Ha detto più cose quest’annata da dimenticare che quella da ricordare. Un campionato anonimo e senza sussulti e delle coppe giocate senza avere la sensazione di potervi realmente competere hanno detto più di uno scudetto e di una Champions giocata ad altissimi livelli. Il dopo, per quanto aspro e indigeribile, vale più del prima dolce e difficile a ripetersi.

In occasione di Napoli-Frosinone Spalletti è andato a fare visita a un luogo spento che forse tarderà molto a riaccendersi. Non è una questione di risultati, non è una faccenda di gioco o di sconfitte. Il Napoli di quest’anno ha perso prima di tutto con se stesso. Una resa che probabilmente ha coinvolto tutti. Un fallimento iniziato dall’atteggiamento della presidenza fino alla facile tendenza a deprimersi di una tifoseria che non è riuscita a resistere alla dottrina del successo. In mezzo, due allenatori inadeguati e un terzo che ha fatto da curatore fallimentare. Davanti a una squadra bambina. Sì, perché in costante atteggiamento misto di debolezza, tenerezza, infantilismo e arrendevolezza. Una squadra che per tanto tempo ha detto ai suoi tifosi ne riparleremo domani perché adesso non ne sono capace.

Il Napoli aveva stravolto con uno scudetto lo statuto della gloria figlia naturale solo del danaro e degli investimenti, col padre potere dei soliti club e la protezione della famiglia istituzionale. Ma lo stesso metodo che era servito a comporre lo spartito dell’impresa ha scaraventato tutto nel verso opposto. E alla squadra non è parso vero di adagiarsi su degli allori che non potevano essere sufficienti a difenderla dalle critiche, giuste o sbagliate è un aspetto soggettivo, di pubblico e addetti ai lavori. 

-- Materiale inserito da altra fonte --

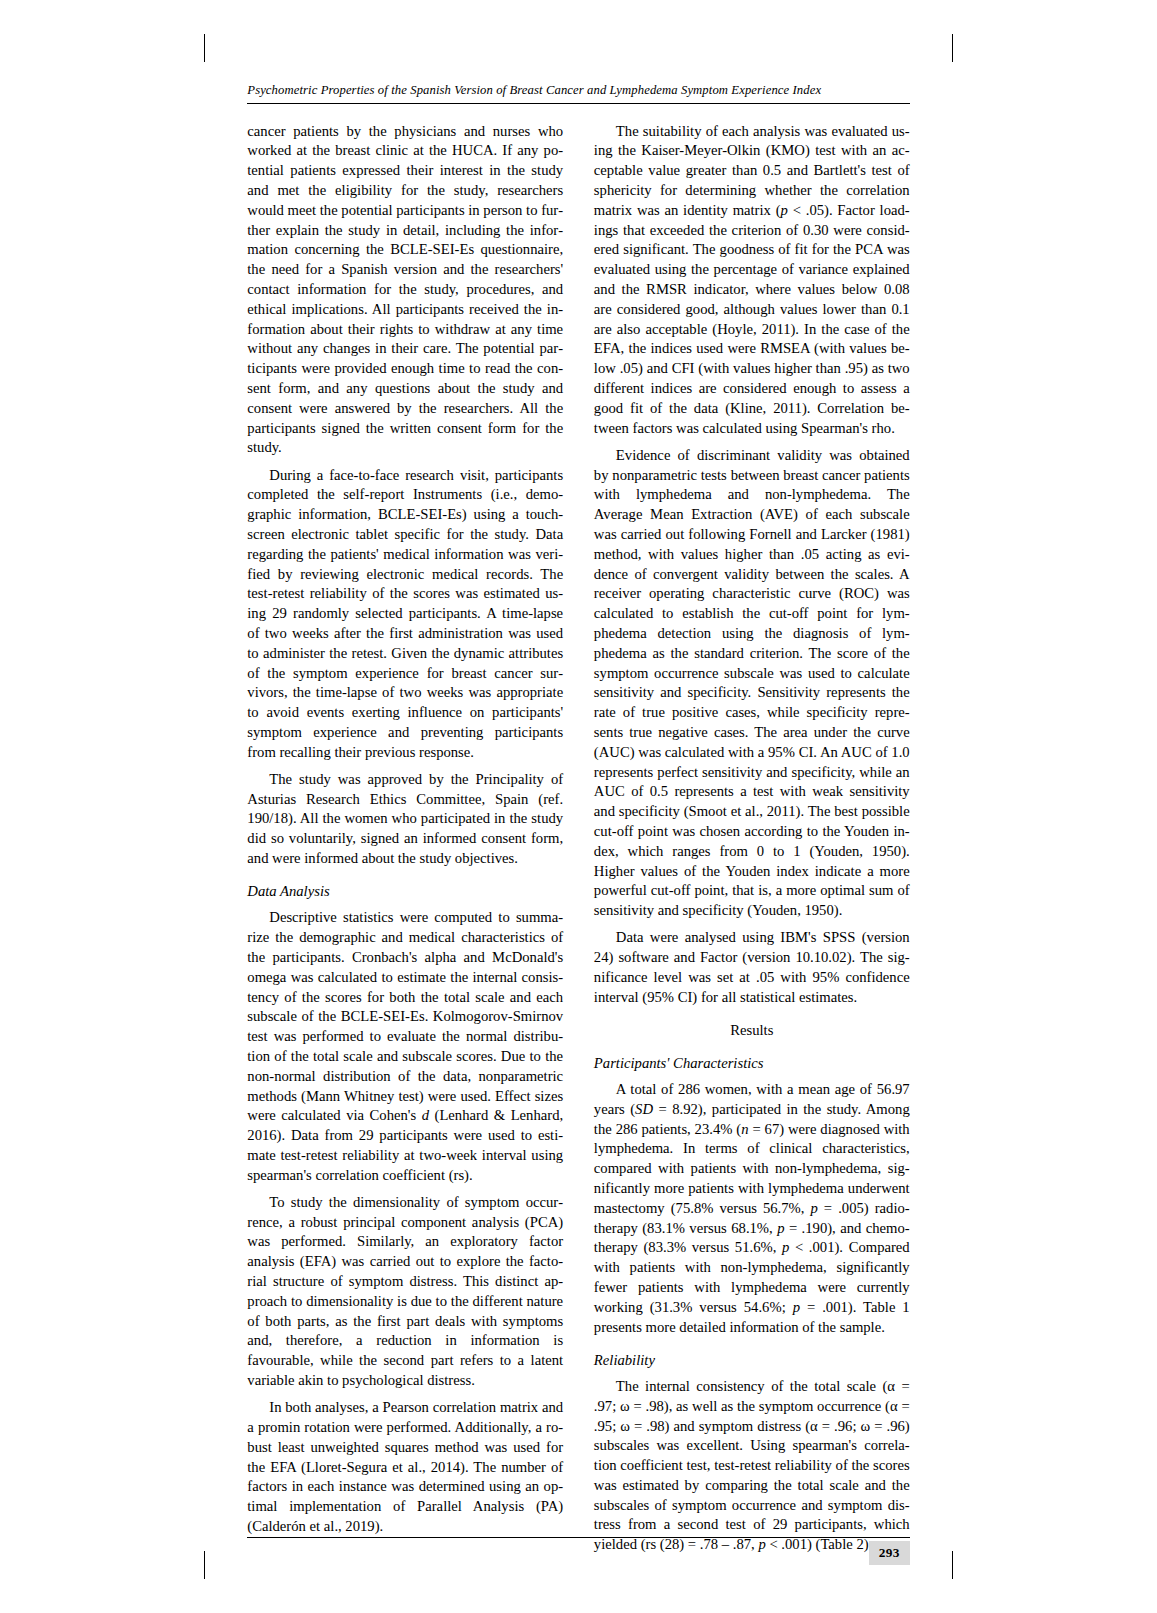Psychometric Properties of the Spanish Version of Breast Cancer and Lymphedema Symptom Experience Index
cancer patients by the physicians and nurses who worked at the breast clinic at the HUCA. If any potential patients expressed their interest in the study and met the eligibility for the study, researchers would meet the potential participants in person to further explain the study in detail, including the information concerning the BCLE-SEI-Es questionnaire, the need for a Spanish version and the researchers' contact information for the study, procedures, and ethical implications. All participants received the information about their rights to withdraw at any time without any changes in their care. The potential participants were provided enough time to read the consent form, and any questions about the study and consent were answered by the researchers. All the participants signed the written consent form for the study.
During a face-to-face research visit, participants completed the self-report Instruments (i.e., demographic information, BCLE-SEI-Es) using a touch-screen electronic tablet specific for the study. Data regarding the patients' medical information was verified by reviewing electronic medical records. The test-retest reliability of the scores was estimated using 29 randomly selected participants. A time-lapse of two weeks after the first administration was used to administer the retest. Given the dynamic attributes of the symptom experience for breast cancer survivors, the time-lapse of two weeks was appropriate to avoid events exerting influence on participants' symptom experience and preventing participants from recalling their previous response.
The study was approved by the Principality of Asturias Research Ethics Committee, Spain (ref. 190/18). All the women who participated in the study did so voluntarily, signed an informed consent form, and were informed about the study objectives.
Data Analysis
Descriptive statistics were computed to summarize the demographic and medical characteristics of the participants. Cronbach's alpha and McDonald's omega was calculated to estimate the internal consistency of the scores for both the total scale and each subscale of the BCLE-SEI-Es. Kolmogorov-Smirnov test was performed to evaluate the normal distribution of the total scale and subscale scores. Due to the non-normal distribution of the data, nonparametric methods (Mann Whitney test) were used. Effect sizes were calculated via Cohen's d (Lenhard & Lenhard, 2016). Data from 29 participants were used to estimate test-retest reliability at two-week interval using spearman's correlation coefficient (rs).
To study the dimensionality of symptom occurrence, a robust principal component analysis (PCA) was performed. Similarly, an exploratory factor analysis (EFA) was carried out to explore the factorial structure of symptom distress. This distinct approach to dimensionality is due to the different nature of both parts, as the first part deals with symptoms and, therefore, a reduction in information is favourable, while the second part refers to a latent variable akin to psychological distress.
In both analyses, a Pearson correlation matrix and a promin rotation were performed. Additionally, a robust least unweighted squares method was used for the EFA (Lloret-Segura et al., 2014). The number of factors in each instance was determined using an optimal implementation of Parallel Analysis (PA) (Calderón et al., 2019).
The suitability of each analysis was evaluated using the Kaiser-Meyer-Olkin (KMO) test with an acceptable value greater than 0.5 and Bartlett's test of sphericity for determining whether the correlation matrix was an identity matrix (p < .05). Factor loadings that exceeded the criterion of 0.30 were considered significant. The goodness of fit for the PCA was evaluated using the percentage of variance explained and the RMSR indicator, where values below 0.08 are considered good, although values lower than 0.1 are also acceptable (Hoyle, 2011). In the case of the EFA, the indices used were RMSEA (with values below .05) and CFI (with values higher than .95) as two different indices are considered enough to assess a good fit of the data (Kline, 2011). Correlation between factors was calculated using Spearman's rho.
Evidence of discriminant validity was obtained by nonparametric tests between breast cancer patients with lymphedema and non-lymphedema. The Average Mean Extraction (AVE) of each subscale was carried out following Fornell and Larcker (1981) method, with values higher than .05 acting as evidence of convergent validity between the scales. A receiver operating characteristic curve (ROC) was calculated to establish the cut-off point for lymphedema detection using the diagnosis of lymphedema as the standard criterion. The score of the symptom occurrence subscale was used to calculate sensitivity and specificity. Sensitivity represents the rate of true positive cases, while specificity represents true negative cases. The area under the curve (AUC) was calculated with a 95% CI. An AUC of 1.0 represents perfect sensitivity and specificity, while an AUC of 0.5 represents a test with weak sensitivity and specificity (Smoot et al., 2011). The best possible cut-off point was chosen according to the Youden index, which ranges from 0 to 1 (Youden, 1950). Higher values of the Youden index indicate a more powerful cut-off point, that is, a more optimal sum of sensitivity and specificity (Youden, 1950).
Data were analysed using IBM's SPSS (version 24) software and Factor (version 10.10.02). The significance level was set at .05 with 95% confidence interval (95% CI) for all statistical estimates.
Results
Participants' Characteristics
A total of 286 women, with a mean age of 56.97 years (SD = 8.92), participated in the study. Among the 286 patients, 23.4% (n = 67) were diagnosed with lymphedema. In terms of clinical characteristics, compared with patients with non-lymphedema, significantly more patients with lymphedema underwent mastectomy (75.8% versus 56.7%, p = .005) radiotherapy (83.1% versus 68.1%, p = .190), and chemotherapy (83.3% versus 51.6%, p < .001). Compared with patients with non-lymphedema, significantly fewer patients with lymphedema were currently working (31.3% versus 54.6%; p = .001). Table 1 presents more detailed information of the sample.
Reliability
The internal consistency of the total scale (α = .97; ω = .98), as well as the symptom occurrence (α = .95; ω = .98) and symptom distress (α = .96; ω = .96) subscales was excellent. Using spearman's correlation coefficient test, test-retest reliability of the scores was estimated by comparing the total scale and the subscales of symptom occurrence and symptom distress from a second test of 29 participants, which yielded (rs (28) = .78 – .87, p < .001) (Table 2).
293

Una squadra che per proprio demerito, e per demerito della società, è andata in campo con giocatori andati via prima della fine. Se l’anno scorso in campo ci andavano degli uomini protesi verso un avvenire di gloria, con quello sguardo “oltre la partita”, per “guardare quello che c’è dopo l’avversario di oggi”, come diceva Spalletti, quest’anno in campo è andato un gruppo dove ogni pensiero e ogni tensione si sono rivelati poco a poco fini a se stessi. Talvolta pure nel tentativo di riaversi. Ma chiunque pratichi una forma di entusiasmo sa che non c’è tensione sufficiente laddove il presente è tediante e il futuro ha il volto di chi non mantiene una promessa.

Una squadra di calcio, in parte composta da nuovi ingressi altrettanto inadeguati e da un gruppo di vincenti che si sono accorti di esserlo stati perché rispondenti a un codice solo, una regola unica a cui quello stesso gruppo non ha saputo trovare alternativa, si è deteriorata sotto i colpi di una gestione societaria al risparmio e convinta che il tricolore sul petto fosse sufficiente a garantirle gli equilibri a cui si era adagiata da tempo e in cui lo scudetto era sortito come variabile imprevista.

Una vittoria attesa da tanti anni si è rivelata pericolosa, perché ha spostato il Napoli dalla regione di conforto dove per tanto tempo ci si era abituati a tendere alla vittoria senza raggiungerla. Adesso è arrivato un allontanamento desolante e definitivo. Non c’è una cosa che non si sia smarrita.